Nedir bu taciz olayı? Hatırlayalım:

Celal Şengör, bir kız öğrencisiyle ilgili anısını anlatırken, “Eteğini kaldırıp k…..a bir tokat attım” demişti.

İzmir’de kadınların protestosuyla karşılaşan Celal Şengör, ertesi gün Zübeyde Hanım’ın İzmir Karşıyaka’daki anıt mezarına koştu.

Anıt mezarda diz çöküp şöyle dedi: “Kıymetli oğlunun bir askeri olarak karşındayım. Sana milletçe şükran borçluyuz. Türkiye Cumhuriyeti oğlunun dediği gibi ilelebet payidar kalacaktır.”

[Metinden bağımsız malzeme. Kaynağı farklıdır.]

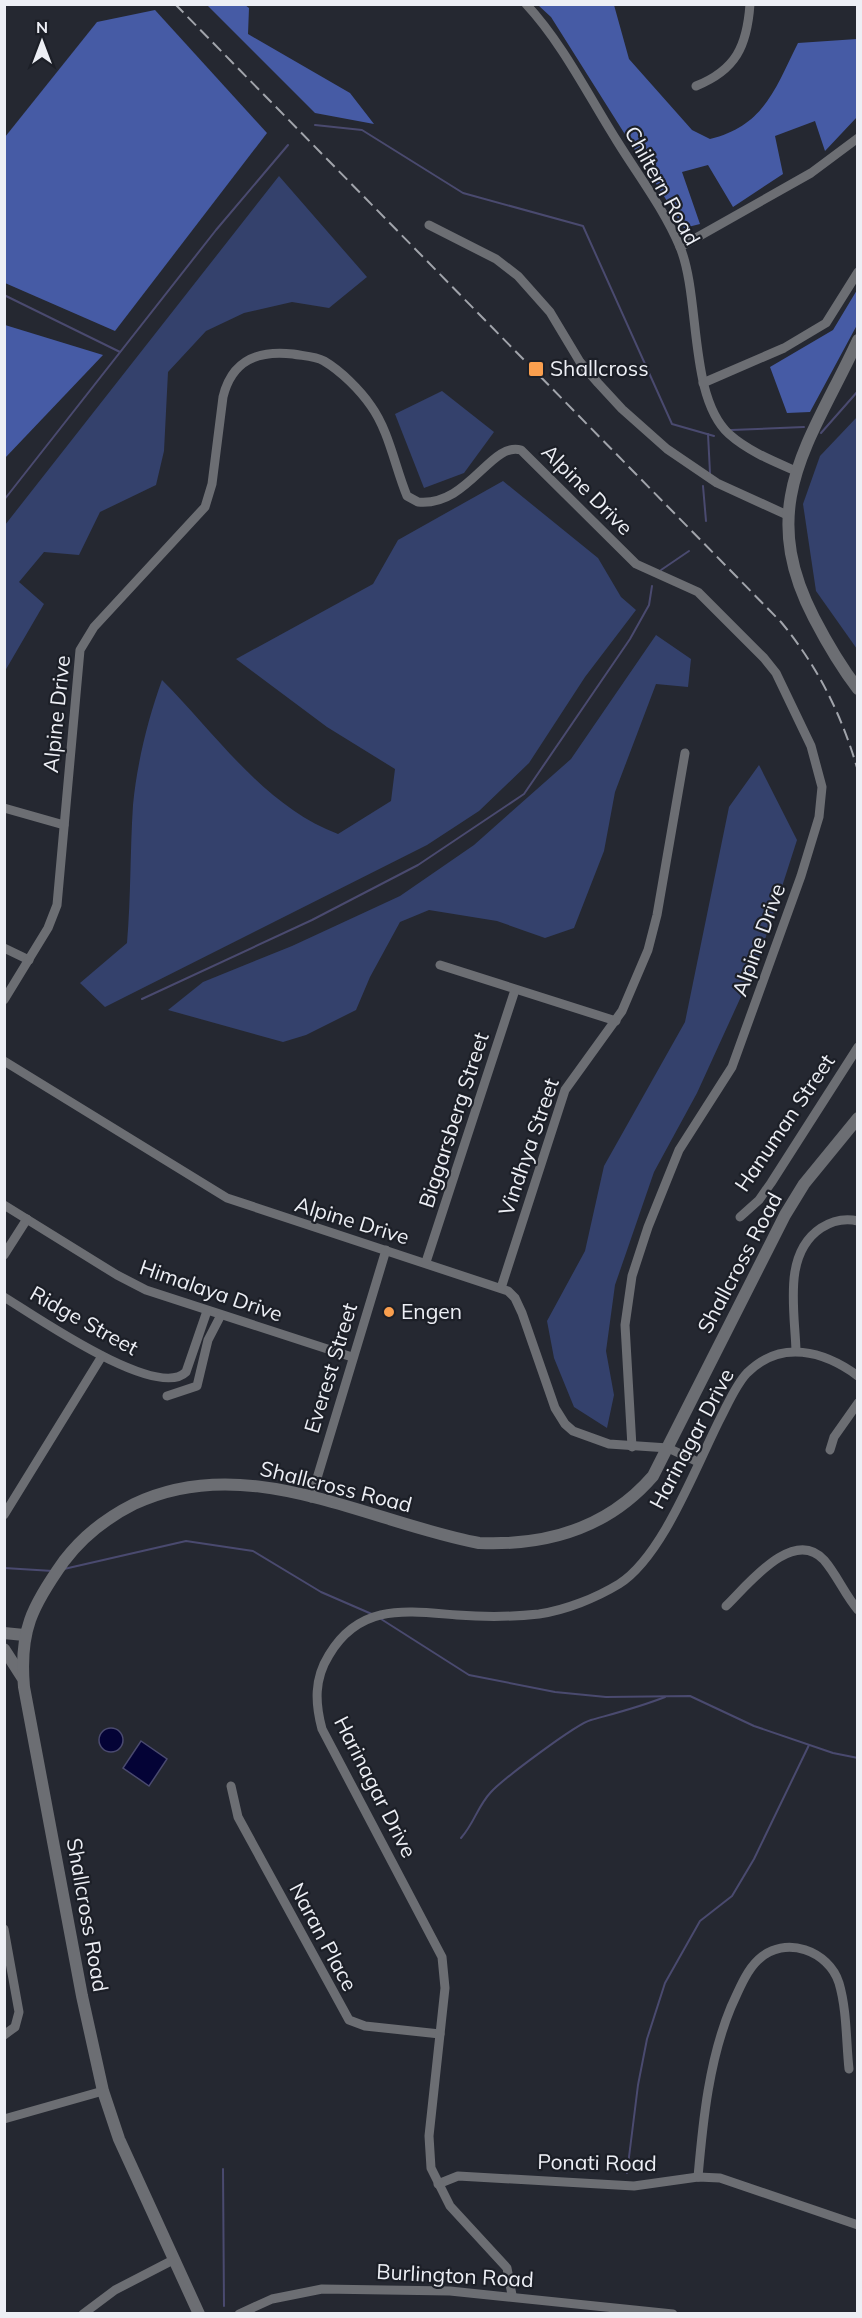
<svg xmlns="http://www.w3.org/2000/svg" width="862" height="2318" font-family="Mulish,sans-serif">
<rect width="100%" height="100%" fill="#252831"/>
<g fill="#34416c">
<polygon points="279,176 367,277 329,308 292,302 244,313 206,331 168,372 164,451 156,485 100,512 79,555 44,552 19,582 44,604 5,671 5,525"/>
<polygon points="442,391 494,432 464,473 424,488 395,414"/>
<polygon points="857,417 857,649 816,591 803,504 820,456"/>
<path d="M503,481L598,558L621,597L636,610L585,677L529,763L479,811L427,845L105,1007L80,983L127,943C131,897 130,851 133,805C137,763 148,719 162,680C217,735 264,806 338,834L391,801L395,769L327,727L236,659L373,584L398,540Z"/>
<polygon points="656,635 691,659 688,687 656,684 615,792 604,851 574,928 545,938 497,921 429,910 400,922 370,977 356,1010 306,1035 283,1042 168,1010 203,982 292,946 400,896 474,845 571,759"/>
<polygon points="759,765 797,840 760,955 697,1093 654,1172 615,1285 606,1351 614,1395 607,1428 574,1407 554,1358 547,1321 585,1251 604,1166 685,1022 729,807"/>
</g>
<g fill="#465ba5">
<polygon points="207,5 245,5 249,8 248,34 350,93 374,124 315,113"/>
<path d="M538,5H614L629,59L692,130L710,139C764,126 775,89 798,43L857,39V117L825,151L815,121L775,136L783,174L733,207L708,165L682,172L700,224L684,228L551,17Z"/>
<polygon points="155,10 267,133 115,331 5,283 5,137 97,22"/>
<polygon points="857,290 857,325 810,412 787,413 770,367 833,330"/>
<polygon points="5,325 103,355 5,458 4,325"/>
</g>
<g fill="#040336" stroke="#4a4a6f" stroke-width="1.5">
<circle cx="111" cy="1740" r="12"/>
<polygon points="141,1741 167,1759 149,1786 123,1768"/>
</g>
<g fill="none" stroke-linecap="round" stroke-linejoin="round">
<g stroke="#4a4a6f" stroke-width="2">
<polyline points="315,125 362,130 463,193 583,226 672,424 714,436"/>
<polyline points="4,295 120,352"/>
<polyline points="731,430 804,427"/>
<polyline points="821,433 858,391"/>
<polyline points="708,434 710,473"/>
<polyline points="703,486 706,521"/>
<polyline points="4,500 216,230 288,145"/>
<polyline points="661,570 689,551"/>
<polyline points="142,999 312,920 418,865 524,794 630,639 649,605 652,586"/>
<polyline points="4,1568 53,1571"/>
<polyline points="64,1569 186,1541 253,1551 321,1592 374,1615"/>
<polyline points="381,1619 469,1675 555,1692 606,1697 690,1696 754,1726 833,1753 858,1758"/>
<path d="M461,1838C475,1822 477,1807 491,1792C503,1779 576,1724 591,1720C616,1713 640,1707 665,1697"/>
<polyline points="223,2169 224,2306"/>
<polyline points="627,2173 638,2085 647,2039 665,1983 700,1921 732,1896 754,1859 809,1745"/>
</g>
<g stroke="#6c6e73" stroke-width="9">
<path d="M526,4C563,44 588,95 617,141C638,175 664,209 680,247C701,298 688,396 729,434C748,451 773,461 796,471"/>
<path d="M696,86C736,70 747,46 750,4"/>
<polyline points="429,225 496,259 518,276 550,312 580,362 598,383 622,409 667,449 717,483 787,515"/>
<polyline points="680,247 811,173 858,138"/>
<polyline points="703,383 784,348 826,323 858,272"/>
<polyline points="4,808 64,825"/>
<polyline points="4,948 29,960"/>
<polyline points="440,965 616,1021"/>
<path d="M4,1000L48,928L57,905L80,650L94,627L205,507L212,484L223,397C232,360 258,350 293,354C304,356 315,356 324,361C341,371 360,390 371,406C389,431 395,467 407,496L418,502C468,507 491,441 521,450L636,564L698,592L764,658L776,673L811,746L822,787L819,817L801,876L732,1067L679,1150L648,1227L632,1276L625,1325L632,1447"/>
<polyline points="4,1061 227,1198 508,1291 515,1298 522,1313 555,1408 565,1424 573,1431 609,1444 668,1448 698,1462"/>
<polyline points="4,1205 117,1275 146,1290 352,1357"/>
<polyline points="740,1217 759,1200 771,1183 858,1047"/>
<polyline points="4,1255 27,1219"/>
<polyline points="426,1262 515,990"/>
<polyline points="501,1288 565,1090 622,1011 648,950 657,915 685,753"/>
<path d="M4,1297C35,1316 157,1401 186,1372L207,1311"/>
<path d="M796,1351C795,1311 782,1254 821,1228C832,1221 845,1218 858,1221"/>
<polyline points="167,1396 197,1386 208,1340 221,1315"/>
<polyline points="830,1450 834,1437 858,1403"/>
<polyline points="311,1498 386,1250"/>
<polyline points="4,1515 102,1356"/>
<path d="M726,1606C747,1586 793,1526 824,1560C837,1575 845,1595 858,1610"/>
<polyline points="231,1786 238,1817 349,2020 365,2026 440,2034"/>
<polyline points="4,1929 19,2012 15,2027 4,2035"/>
<polyline points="4,2119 103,2091"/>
<path d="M698,2177C703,2120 709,2060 731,2007C738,1992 746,1971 758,1960C785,1934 829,1951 839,1983C847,2010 846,2042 849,2069"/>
<polyline points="438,2184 458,2176 634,2186 698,2177 720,2178 858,2225"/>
<path d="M512,2295L507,2268L450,2206L431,2168L429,2136L445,1988L442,1957L322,1729C315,1703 314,1679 329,1655C360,1603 406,1611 457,1615C484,1617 512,1617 539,1614C566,1610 596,1598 619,1584C663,1556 696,1466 720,1419C728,1404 735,1386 747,1373C781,1339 824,1351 858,1376"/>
<polyline points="83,2314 115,2290 175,2259"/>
<polyline points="239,2314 272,2299 322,2289 450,2291 673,2314"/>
</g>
<g stroke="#6c6e73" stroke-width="12">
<path d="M858,340C810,443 755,504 814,618C827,643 841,667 858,689"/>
<polyline points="4,1633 24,1635"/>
<polyline points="4,1649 22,1677"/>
<path d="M199,2314L119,2139L103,2091L82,1996L24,1687C19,1631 32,1606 64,1561C83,1536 106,1518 134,1504C247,1450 367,1522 479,1543C547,1546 608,1528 653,1476L785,1215L804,1184L858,1118"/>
</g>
<path stroke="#a1a4ab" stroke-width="2" stroke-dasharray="12 6" stroke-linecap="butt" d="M175,4L781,622C818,667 842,715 858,771"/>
</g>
<g fill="#fa9f4e" stroke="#1c1f27" stroke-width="2">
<rect x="528" y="361" width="16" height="16" rx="3"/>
<circle cx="389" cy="1312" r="6"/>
</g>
<g text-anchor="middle" stroke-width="4.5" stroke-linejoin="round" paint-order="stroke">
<g font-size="21" fill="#edeff5" stroke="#1c1f27">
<text transform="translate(662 186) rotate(61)" y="7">Chiltern Road</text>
<text transform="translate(587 490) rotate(45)" y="7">Alpine Drive</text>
<text transform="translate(57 714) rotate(-84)" y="7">Alpine Drive</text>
<text transform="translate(759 940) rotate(-70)" y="7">Alpine Drive</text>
<text transform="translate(454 1120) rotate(-72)" y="7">Biggarsberg Street</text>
<text transform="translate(785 1123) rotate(-56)" y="7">Hanuman Street</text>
<text transform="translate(529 1147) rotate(-71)" y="7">Vindhya Street</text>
<text transform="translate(352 1221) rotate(17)" y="7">Alpine Drive</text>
<text transform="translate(740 1263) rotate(-62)" y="7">Shallcross Road</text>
<text transform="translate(211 1291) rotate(19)" y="7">Himalaya Drive</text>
<text transform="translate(84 1321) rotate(29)" y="7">Ridge Street</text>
<text transform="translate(331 1368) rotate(-73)" y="7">Everest Street</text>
<text transform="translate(692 1439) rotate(-62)" y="7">Harinagar Drive</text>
<text transform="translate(336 1487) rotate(14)" y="7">Shallcross Road</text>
<text transform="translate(375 1787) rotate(63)" y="7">Harinagar Drive</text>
<text transform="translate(87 1915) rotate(80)" y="7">Shallcross Road</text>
<text transform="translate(323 1937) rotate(62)" y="7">Naran Place</text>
<text transform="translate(597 2163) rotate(1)" y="7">Ponati Road</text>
<text transform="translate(455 2276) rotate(3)" y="7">Burlington Road</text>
</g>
<g font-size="21" fill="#edeff5" stroke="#1c1f27" text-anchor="start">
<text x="550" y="376">Shallcross</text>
<text x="401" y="1319">Engen</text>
</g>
</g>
<rect width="862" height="2318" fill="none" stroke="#edeff5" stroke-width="12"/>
<g transform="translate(42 42)" stroke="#1c1f27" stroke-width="4.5" paint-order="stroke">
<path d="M0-4.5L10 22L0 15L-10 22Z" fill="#edeff5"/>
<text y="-9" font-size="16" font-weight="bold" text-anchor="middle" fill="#edeff5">N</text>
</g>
</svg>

Celal Şengör, bu şekilde taciz protestosunun etkisini kırabileceğini düşündü sanırım. Etkiyi kırmış mıdır. Belki. Biraz. Azıcık.

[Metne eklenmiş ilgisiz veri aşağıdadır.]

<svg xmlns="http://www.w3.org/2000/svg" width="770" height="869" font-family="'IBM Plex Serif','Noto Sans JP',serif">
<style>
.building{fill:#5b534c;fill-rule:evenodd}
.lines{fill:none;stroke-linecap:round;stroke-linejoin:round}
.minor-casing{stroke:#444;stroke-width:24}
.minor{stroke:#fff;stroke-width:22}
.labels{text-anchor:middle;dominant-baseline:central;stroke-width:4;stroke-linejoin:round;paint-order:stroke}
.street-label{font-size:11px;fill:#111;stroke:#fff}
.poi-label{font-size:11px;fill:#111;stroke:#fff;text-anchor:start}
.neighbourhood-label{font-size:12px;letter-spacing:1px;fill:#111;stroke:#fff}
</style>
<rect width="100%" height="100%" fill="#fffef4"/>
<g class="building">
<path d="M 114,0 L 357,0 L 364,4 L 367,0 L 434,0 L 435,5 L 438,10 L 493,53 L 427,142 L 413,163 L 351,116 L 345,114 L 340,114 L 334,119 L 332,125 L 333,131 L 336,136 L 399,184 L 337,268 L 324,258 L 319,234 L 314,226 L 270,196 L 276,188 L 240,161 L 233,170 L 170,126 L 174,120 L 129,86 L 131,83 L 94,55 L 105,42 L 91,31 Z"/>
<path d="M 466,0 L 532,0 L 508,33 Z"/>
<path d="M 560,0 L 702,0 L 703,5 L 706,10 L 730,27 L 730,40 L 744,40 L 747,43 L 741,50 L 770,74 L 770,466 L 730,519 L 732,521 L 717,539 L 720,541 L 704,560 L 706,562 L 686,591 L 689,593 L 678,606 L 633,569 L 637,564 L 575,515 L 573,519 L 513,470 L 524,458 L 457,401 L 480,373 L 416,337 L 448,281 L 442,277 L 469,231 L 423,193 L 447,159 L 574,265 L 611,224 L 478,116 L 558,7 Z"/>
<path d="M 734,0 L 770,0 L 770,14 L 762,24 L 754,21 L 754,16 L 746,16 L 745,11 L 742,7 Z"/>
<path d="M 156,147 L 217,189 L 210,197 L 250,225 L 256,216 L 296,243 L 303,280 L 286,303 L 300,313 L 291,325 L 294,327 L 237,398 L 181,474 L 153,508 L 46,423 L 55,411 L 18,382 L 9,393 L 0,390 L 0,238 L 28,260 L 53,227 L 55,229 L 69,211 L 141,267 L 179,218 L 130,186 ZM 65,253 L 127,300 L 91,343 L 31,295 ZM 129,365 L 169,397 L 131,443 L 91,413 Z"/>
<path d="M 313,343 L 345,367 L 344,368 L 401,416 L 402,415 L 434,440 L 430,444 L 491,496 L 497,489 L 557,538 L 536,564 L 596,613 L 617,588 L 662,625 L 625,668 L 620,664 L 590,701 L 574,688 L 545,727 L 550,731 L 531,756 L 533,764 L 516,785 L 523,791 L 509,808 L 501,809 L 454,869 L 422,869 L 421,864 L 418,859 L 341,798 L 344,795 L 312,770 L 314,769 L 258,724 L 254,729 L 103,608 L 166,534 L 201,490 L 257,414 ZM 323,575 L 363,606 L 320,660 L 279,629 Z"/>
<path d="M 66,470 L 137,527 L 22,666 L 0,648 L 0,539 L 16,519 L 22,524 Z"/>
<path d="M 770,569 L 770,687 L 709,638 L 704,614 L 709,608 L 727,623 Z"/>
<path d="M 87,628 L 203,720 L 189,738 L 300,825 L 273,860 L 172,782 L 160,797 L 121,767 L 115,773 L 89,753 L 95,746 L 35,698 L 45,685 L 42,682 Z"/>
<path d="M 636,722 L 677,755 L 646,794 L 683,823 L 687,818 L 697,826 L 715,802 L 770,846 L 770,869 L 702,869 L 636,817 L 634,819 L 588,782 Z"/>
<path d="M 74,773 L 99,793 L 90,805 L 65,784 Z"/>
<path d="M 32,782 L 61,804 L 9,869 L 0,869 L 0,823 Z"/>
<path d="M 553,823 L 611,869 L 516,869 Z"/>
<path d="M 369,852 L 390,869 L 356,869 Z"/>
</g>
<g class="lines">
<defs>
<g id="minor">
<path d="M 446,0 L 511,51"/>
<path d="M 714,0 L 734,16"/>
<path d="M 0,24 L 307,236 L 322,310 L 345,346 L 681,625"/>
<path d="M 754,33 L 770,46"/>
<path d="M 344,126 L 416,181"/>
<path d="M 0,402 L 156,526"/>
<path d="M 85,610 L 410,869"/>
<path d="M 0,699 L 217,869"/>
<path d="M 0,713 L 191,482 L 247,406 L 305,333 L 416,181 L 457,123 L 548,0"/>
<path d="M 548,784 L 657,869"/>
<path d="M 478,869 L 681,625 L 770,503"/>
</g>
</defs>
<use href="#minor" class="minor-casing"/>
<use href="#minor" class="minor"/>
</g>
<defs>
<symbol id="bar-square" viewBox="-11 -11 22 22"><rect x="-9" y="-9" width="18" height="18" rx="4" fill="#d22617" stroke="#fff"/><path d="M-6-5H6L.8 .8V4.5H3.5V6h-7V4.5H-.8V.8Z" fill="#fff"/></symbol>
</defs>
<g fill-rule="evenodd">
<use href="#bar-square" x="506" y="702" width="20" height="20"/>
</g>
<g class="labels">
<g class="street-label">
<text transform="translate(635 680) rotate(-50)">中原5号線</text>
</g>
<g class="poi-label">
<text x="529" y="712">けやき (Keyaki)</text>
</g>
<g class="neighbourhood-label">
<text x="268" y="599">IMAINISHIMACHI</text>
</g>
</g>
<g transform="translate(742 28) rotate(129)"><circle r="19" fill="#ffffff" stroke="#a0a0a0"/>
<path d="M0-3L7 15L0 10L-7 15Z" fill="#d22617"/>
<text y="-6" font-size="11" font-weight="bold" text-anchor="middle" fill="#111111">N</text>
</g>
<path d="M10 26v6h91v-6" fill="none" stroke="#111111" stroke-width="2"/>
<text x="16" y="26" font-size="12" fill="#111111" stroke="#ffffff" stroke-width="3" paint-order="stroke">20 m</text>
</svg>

Oysa etkiyi tamamen ortadan kaldırabilecek bir şey yapabilirdi. Mesela şöyle bir şey:

Zübeyde Hanım’ın anıt mezarının önünde diz çökecekti. Ve şunları diyecekti:

“Ülkemde modern eğitimin ışığını yakan büyük adamın annesi. Milletin bana okut diye emanet ettiği bir kız öğrencimi taciz ettim. Çok ayıp ettim. Senin şahsında bütün analardan af diliyorum.”

Lakin, doğru sözün devamını getirmemiş.

Gizli Ermeni, mason, satanist, vatan haini, tacizci Celal Şengör, hangi bir suçu için af dilesin? Herif suç makinesi, aldığı nefes bile zarar…

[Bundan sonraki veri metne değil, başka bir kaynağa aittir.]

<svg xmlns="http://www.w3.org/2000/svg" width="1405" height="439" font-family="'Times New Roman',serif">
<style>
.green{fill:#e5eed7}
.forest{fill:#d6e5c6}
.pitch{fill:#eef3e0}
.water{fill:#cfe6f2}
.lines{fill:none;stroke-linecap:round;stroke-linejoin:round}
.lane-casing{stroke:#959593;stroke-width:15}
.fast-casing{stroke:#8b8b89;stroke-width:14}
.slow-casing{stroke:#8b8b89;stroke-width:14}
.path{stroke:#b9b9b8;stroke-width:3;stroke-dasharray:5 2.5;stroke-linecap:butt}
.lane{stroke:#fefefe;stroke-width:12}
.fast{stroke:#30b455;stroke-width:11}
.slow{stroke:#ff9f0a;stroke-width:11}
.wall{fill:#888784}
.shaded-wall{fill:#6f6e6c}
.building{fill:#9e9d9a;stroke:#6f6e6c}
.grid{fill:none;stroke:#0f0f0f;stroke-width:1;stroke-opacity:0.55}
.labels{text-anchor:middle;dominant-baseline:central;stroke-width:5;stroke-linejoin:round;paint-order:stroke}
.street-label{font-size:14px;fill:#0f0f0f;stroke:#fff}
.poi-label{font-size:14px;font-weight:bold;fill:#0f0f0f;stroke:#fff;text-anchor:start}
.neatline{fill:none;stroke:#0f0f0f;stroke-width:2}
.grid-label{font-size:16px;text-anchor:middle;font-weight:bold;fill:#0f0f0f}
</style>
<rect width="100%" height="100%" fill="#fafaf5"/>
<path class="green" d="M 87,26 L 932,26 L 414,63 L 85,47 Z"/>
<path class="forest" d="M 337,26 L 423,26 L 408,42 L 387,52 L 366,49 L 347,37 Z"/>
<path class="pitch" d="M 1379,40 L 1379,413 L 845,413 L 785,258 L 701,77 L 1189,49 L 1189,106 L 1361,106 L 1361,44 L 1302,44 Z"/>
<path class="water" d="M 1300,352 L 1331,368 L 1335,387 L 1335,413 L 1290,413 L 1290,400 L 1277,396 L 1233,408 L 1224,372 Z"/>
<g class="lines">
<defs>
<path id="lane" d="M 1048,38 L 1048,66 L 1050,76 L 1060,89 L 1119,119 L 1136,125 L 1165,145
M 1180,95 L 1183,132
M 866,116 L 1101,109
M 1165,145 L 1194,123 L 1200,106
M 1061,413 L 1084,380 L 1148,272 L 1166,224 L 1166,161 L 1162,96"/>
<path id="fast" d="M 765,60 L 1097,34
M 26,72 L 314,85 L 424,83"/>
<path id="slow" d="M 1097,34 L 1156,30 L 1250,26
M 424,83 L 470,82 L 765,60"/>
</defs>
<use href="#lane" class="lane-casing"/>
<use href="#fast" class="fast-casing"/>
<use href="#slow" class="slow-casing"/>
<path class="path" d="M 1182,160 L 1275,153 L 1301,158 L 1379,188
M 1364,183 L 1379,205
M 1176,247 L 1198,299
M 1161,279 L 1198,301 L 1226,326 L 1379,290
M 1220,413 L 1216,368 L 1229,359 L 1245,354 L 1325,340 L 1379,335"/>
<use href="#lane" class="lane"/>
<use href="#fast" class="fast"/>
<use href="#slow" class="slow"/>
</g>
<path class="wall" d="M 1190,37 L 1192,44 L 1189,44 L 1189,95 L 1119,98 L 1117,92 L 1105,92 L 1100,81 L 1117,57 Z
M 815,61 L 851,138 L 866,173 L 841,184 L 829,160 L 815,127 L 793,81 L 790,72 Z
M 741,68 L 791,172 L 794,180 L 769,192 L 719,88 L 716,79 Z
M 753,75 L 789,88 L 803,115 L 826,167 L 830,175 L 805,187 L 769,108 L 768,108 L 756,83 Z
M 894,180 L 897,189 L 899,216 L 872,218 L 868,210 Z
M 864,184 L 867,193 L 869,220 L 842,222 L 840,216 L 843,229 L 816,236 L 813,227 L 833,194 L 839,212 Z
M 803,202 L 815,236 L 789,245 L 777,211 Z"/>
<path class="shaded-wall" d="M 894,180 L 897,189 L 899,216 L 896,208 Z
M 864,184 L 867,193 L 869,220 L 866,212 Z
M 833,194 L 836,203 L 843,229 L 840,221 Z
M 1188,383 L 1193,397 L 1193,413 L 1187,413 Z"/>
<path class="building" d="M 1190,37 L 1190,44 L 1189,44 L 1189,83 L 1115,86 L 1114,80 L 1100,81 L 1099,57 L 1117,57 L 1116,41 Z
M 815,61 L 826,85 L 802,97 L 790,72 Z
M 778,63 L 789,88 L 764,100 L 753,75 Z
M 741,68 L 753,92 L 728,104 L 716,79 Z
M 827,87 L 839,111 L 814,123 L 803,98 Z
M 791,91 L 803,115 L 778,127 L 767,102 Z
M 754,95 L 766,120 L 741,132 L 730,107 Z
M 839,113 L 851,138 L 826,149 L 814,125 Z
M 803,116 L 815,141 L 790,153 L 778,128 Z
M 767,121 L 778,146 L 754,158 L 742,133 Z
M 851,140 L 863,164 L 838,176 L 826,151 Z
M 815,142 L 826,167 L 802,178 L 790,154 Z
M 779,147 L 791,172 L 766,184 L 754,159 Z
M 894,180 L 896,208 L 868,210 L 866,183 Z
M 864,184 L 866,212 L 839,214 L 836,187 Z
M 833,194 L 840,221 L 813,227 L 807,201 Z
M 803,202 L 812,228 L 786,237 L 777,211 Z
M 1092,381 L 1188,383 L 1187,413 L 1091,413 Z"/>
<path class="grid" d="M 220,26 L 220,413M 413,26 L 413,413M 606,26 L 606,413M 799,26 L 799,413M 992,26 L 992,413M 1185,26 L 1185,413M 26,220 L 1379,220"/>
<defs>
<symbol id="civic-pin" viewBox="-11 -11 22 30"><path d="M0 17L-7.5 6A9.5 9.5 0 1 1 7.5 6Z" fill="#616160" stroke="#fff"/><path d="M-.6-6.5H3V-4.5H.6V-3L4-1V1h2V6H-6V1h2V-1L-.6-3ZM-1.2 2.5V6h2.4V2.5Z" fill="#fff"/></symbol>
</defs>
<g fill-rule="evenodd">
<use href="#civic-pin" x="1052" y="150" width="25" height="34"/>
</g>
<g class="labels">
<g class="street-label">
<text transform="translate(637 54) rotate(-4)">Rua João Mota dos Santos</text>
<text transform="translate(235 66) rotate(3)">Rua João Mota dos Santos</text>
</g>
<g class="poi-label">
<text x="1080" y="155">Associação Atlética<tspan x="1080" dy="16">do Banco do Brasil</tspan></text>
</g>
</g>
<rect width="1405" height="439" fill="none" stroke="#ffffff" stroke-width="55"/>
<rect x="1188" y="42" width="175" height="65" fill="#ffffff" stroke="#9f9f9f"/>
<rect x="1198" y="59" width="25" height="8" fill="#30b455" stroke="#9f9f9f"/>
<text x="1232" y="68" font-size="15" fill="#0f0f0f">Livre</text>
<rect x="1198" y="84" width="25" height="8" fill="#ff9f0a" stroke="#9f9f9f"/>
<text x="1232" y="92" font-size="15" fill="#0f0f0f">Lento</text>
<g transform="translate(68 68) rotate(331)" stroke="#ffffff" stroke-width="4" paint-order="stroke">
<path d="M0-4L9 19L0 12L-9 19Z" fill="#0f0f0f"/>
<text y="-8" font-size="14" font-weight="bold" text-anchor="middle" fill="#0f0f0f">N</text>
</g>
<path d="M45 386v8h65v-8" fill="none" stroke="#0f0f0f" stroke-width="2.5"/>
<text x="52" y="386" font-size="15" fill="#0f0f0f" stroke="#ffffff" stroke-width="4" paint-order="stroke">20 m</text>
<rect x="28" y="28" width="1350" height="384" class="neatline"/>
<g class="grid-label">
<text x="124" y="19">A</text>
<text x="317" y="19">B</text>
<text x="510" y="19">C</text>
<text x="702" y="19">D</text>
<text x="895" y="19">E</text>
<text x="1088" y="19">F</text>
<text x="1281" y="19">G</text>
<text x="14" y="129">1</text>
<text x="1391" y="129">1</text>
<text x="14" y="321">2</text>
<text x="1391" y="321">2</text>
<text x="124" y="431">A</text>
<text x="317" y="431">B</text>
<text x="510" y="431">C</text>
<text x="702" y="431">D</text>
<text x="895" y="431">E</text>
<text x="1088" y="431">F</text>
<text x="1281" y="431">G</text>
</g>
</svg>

Çoktan “Güneşi bir daha hiç göremeyeceği yere” devlet eliyle konulmalıydı ama devletin her yerine de virüs misali masonlar ve satanistler bulaşmış. Devlet işlemiyor…

Söz konusu mason ve satanist pislikler olunca, devlet kilitleniyor. Mason ve satanist iç çatışması olunca biraz hareket ediyor, dokunuyor birilerine ama o da sınırlı kalıyor. Misal, Adnan Oktar operasyonları ve davaları…

“Taliban teröristlerini resmen muhatap alan da teröristtir. Suç ortağıdır, İşbirlikçidir.” diyeceğim ama yemin bile edebilirim ki Çingene Hakan Fidan, Taliban teröristlerinden bile daha azılı bir terörist…

Hakan Fidan gibi geçmişi ihanet, terör, kara paracılık, cinayet, katliam, yalan, fitne ve fesat, evrakta sahtecilik, mahkemeleri yanıtlma, kumpsa, itibar su-i kastı, mala ve mülke çökme dolu birini güya Dış işleri bakanı yaparlarsa… Tutup da memlekete ve millete faydalı olacak ve üstün ahlaklı, üstün nitelikli kişileri muhatap alacak değil ya… Elbette kendisi gibi teröristleri, katiller, canileri, katliamcıları, müslüman rolü oynayanları, kara paracıları, insan ve organ kaçakçılarını, Londra piyonlarını muhatap alacak…

Şaşırtıcı olan bir şey yok. Şaşırtıcı olan şu ki adalet sistemi nerede, basın ve medya nerede, kanaat önderleri nerede, muhalif siyasi parti ve lider denilenler nerede… Hepsi mi işçbirlikçi?

Ayrıca başka ülkelerin basın ve medya kuruluşları ile kanaat önderleri nerede? Onlar da mı işbirlikçi?

Yakındır, işine gelince büyük gürültü çıkartan, işine gelince ise o kadar nutuk attığını umursamadan sessiz kalanların hepsine, o sözde siyasetçilere, kanaat önderlerine, basın ve medya mensuplarına bütün insanlık soracak “Siz kimsiniz? Necisiniz, nasıl bir sistemsiniz? Siz insan mısınız, başka bir cins misiniz?” diyecek.